One of the pleasures of Hysteria is how elegantly it sets its story in the period. The costumes, the sets, the locations and the behavior are all flawless, and the British characters in the screenplay by Stephen Dyer and Jonah Lisa Dyer are all masters of never quite saying what they mean.

Roger Ebert

Film Critic

An assemblage of shifting tones and complex ideas, Hysteria is a warmhearted film about a risqué subject. Wexler and screenwriters Stephen Dyer and Jonah Lisa Dyer mainstream things without sanitizing them, reconstituting taboo fodder as the stuff of inspirational cinema.

Robert Levin

Film Critic, The Atlantic

The vibrator movie you can take your mom to.

Jerry Portwood

Film Critic, Out Magazine

Charlotte fits into a history of great wild women, you know?

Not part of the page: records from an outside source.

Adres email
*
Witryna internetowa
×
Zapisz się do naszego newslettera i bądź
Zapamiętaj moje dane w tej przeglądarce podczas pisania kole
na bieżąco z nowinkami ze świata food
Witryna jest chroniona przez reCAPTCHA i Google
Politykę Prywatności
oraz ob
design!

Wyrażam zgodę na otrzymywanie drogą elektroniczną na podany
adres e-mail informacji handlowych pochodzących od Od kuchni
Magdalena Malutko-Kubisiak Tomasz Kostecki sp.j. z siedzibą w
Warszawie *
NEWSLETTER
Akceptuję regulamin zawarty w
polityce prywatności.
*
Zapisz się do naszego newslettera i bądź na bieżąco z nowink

Even, like, ’40s women, screwball women, who you love even though they’re pissing you off. I liked that about it. I thought it would be fun!

Maggie Gyllenhaal

Actress, Salon.com

Understandably, this R-rated comedy is being promoted as the story of how the vibrator came to be invented. That’s not untrue, but what makes ‘Hysteria’ so entertaining is the larger picture it paints of repressed Victorian society. That it does so in the form of a farcical comedy makes it all the more enjoyable.

Leonard Maltin

Film Critic

It’s more than a little depressing that Hysteria – a film set in the mid-1880s – has a healthier, more open attitude towards female sexuality than the vast majority of films set in the present day.